In contrast, the quadratic trend in the concentration of protein in milk with increased CPS in the diet (Table 4) observed in this study, which presented its lowest value when 4% CPS was included in the diet, can be justified by the compounds present in CPS, such as polyphenols and caffeine, which negatively affect the ruminal degradation of protein and its efficient use for metabolic processes (Flórez & Rosales, 2018). The milk composition values obtained in this study are similar to those reported by Valencia (2013), who supplemented milk cows under tropical conditions. Similar results were obtained by Rocha et al. (2006) who used coffee pulp in a proportion of 10% of the cattle diet without showing an effect on milk quality. Additionally, Barragán et al. (2019) classified milk according to its composition; thus, milk is considered normal when it has a fat concentration higher than 36.4 g kg−1, and the concentrations of protein and solids are 30.8 and 106.0 g kg−1 of milk, respectively. In this study, the fat and protein values were 39.05 and 29.75 g kg−1 of milk, being values ​​very close to those reported by Barragán et al. (2019).

The concentrations of glucose, cholesterol, and triglycerides in the blood are important indicators of energy metabolism and nutritional status of animals, especially lactating animals, allowing the evaluation of the energy intake for milk production (Gallego et al., 2017a, b). Despite the higher intake of DM, CP, NFC, and OM for the animals that received CPS (Table 2), no difference was found in glucose, cholesterol, and triglyceride concentrations between treatments (Table 5). This indicates that the supplied diets promoted a similar energy status in the animals.

According to Van Soest (1994), the concentration of urea in the blood is positively associated with CP intake. However, the absence of an effect on the NUS between treatments, despite the higher intake of CP by the animals that received CPS, was an unexpected result, which may indicate more efficient use of nitrogen compounds in the rumen by the animals of the control group.

Albumin, globulins, and total proteins are produced in the liver; their synthesis is related to the intake of CP, amino acids, and nutrients (Lawrence et al., 2012). These indicate the nutritional status and protein metabolism of animals. Thus, a higher concentration of albumin and the tendency to increase blood globulin in the animals that received CPS and the absence of an effect on total proteins can be explained by the higher intake of CP by these animals, showing that albumin and the globulins are more sensitive indicators of the protein status of animals compared to total proteins (Herrera et al., 2018).

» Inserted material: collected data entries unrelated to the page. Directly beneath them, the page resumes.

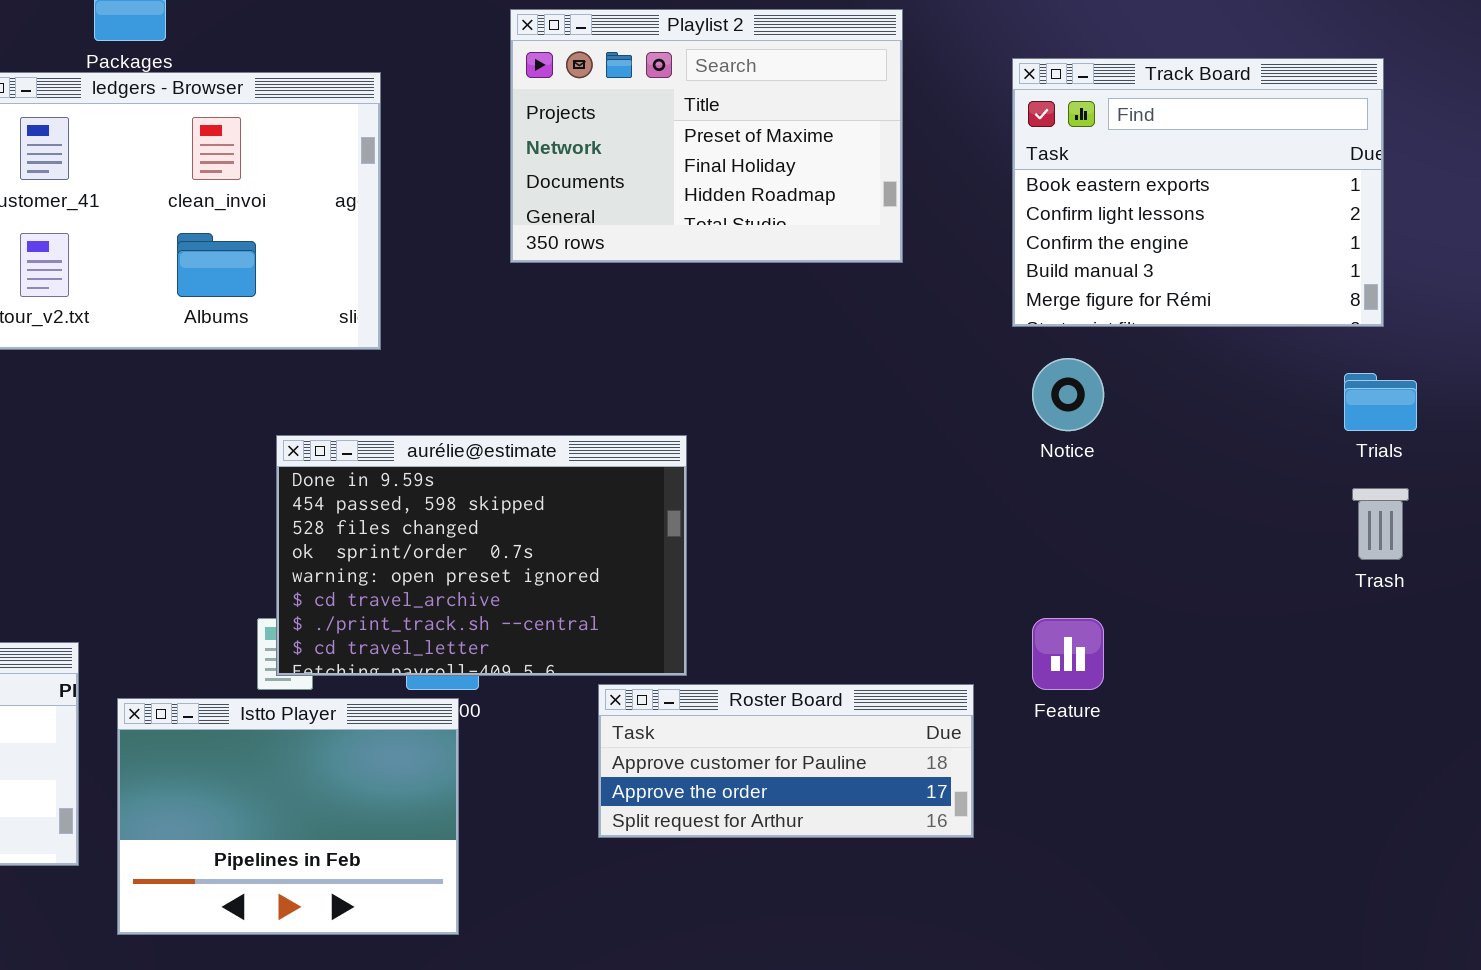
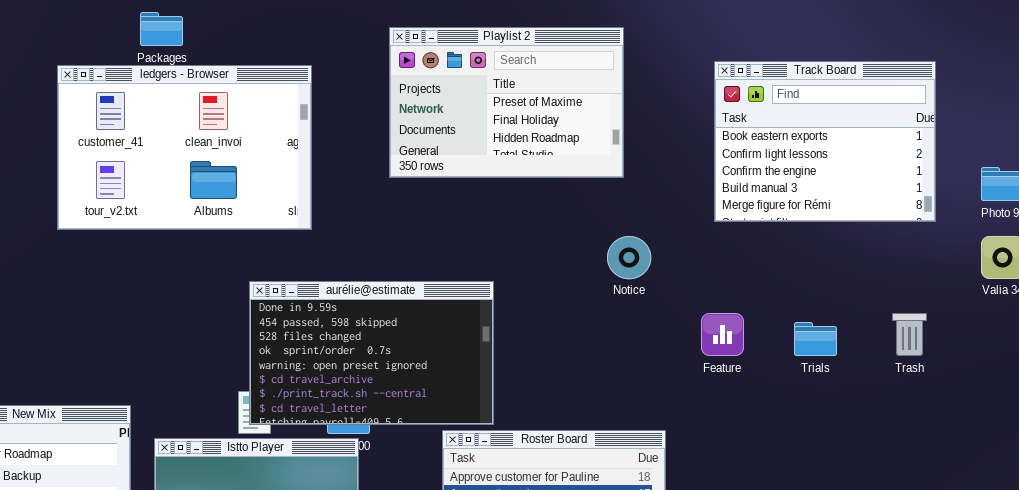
Track Board: [1012,58,1384,327] -> [714,61,936,222], moved
Notice: [1032,358,1104,431] -> [607,236,651,279], moved
Trials: [1344,373,1417,431] -> [794,322,837,356], moved
Feature: [1032,618,1104,690] -> [701,313,744,356], moved

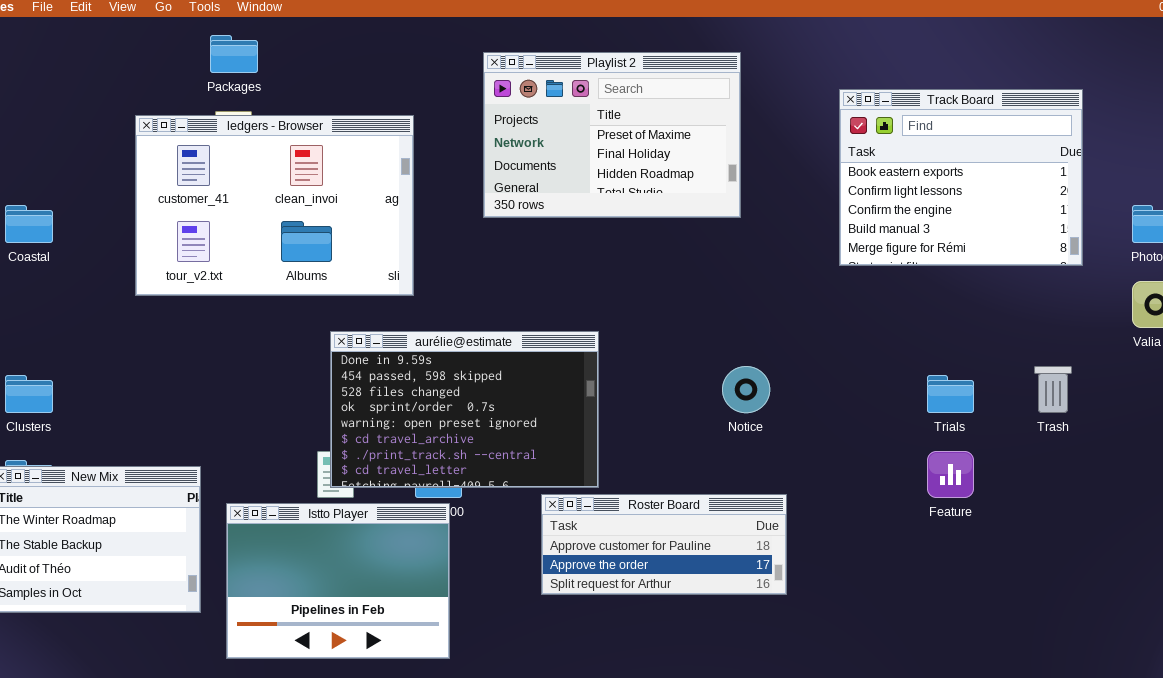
ledgers - Browser: [57,65,312,230] -> [135,115,414,296], moved
Notice: [607,236,651,279] -> [722,366,770,413], moved
Feature: [701,313,744,356] -> [927,451,974,498], moved

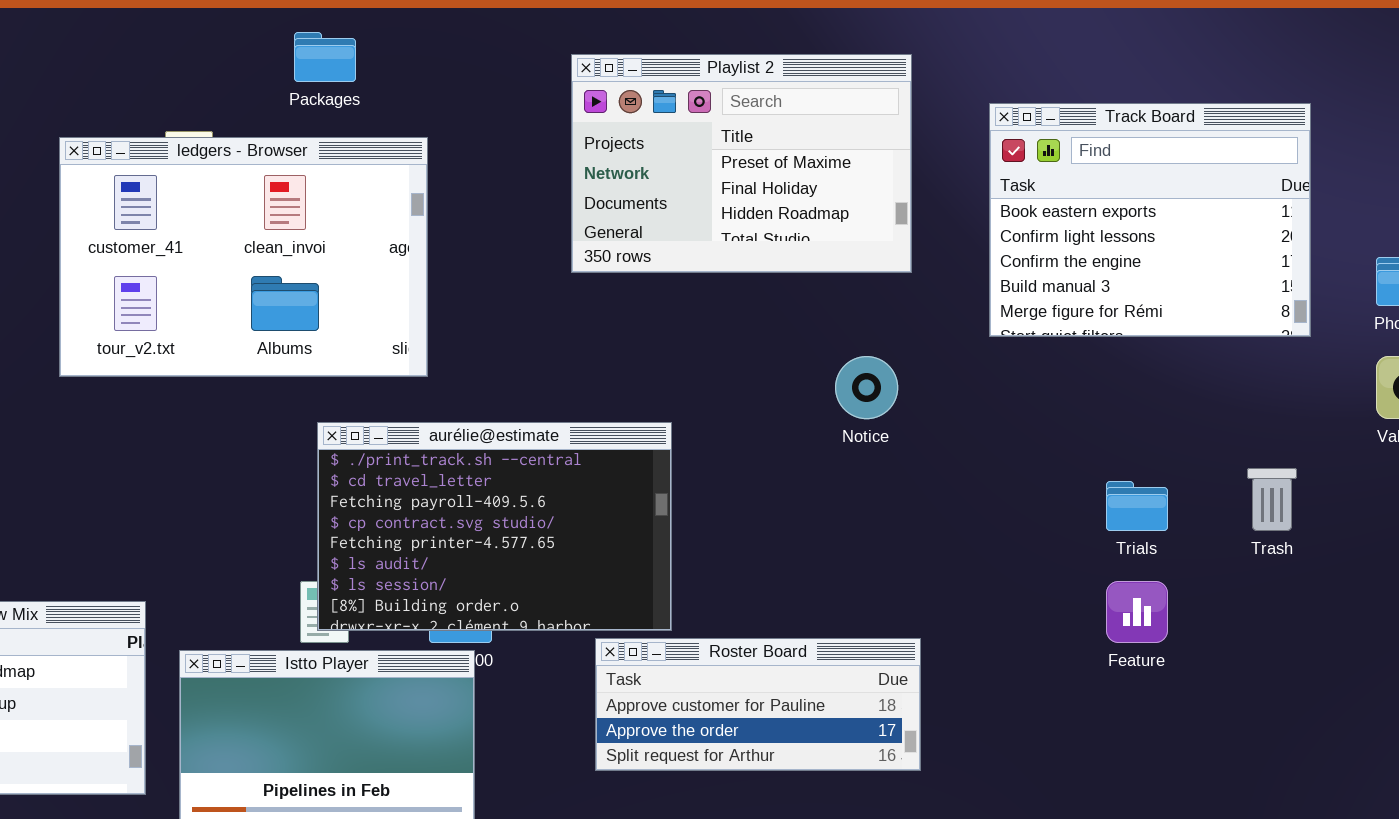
Packages: [210,35,258,73] -> [294,32,356,82], moved
Playlist 2: [483,52,741,218] -> [571,54,912,273], moved
aurélie@estimate: [330,331,599,488] -> [317,422,672,631], scrolled down 6 rows
Notice: [722,366,770,413] -> [835,356,898,419], moved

Additionally, a higher albumin concentration in the blood was verified when 4% CPS was included in the diet.

The cost of supplementation per kilogram of milk produced with CPS was higher than conventional supplementation with concentrate. The inclusion of 4% CPS in the DM of the diet of dairy cows obtained 10.29% more gains than the exclusive use of concentrate. The CPS reduced the number of supplements required to produce 1 kg of milk. This same treatment presented the best benefit:cost ratio, 3.08. This situation is a reflection of the national availability of this by-product of the coffee agroindustry and its simple processing that facilitates its storage without affecting its nutritional quality, making it possible to use it from a technical, environmental, and economic point of view in cattle farms.

The inclusion of 4% CPS in the dry matter of the diet is a nutritional strategy that improves the nutritional characteristics and the concentration of albumin and globulins in the blood of crossed dairy cows in the middle tropics. However, it does not improve the milk production of the animals. Additionally, the amount of supplement (concentrate and CPS) per kilogram of milk produced is improved, generating a positive effect on the profit margin and taking advantage of the residue from coffee production, which benefits the environment.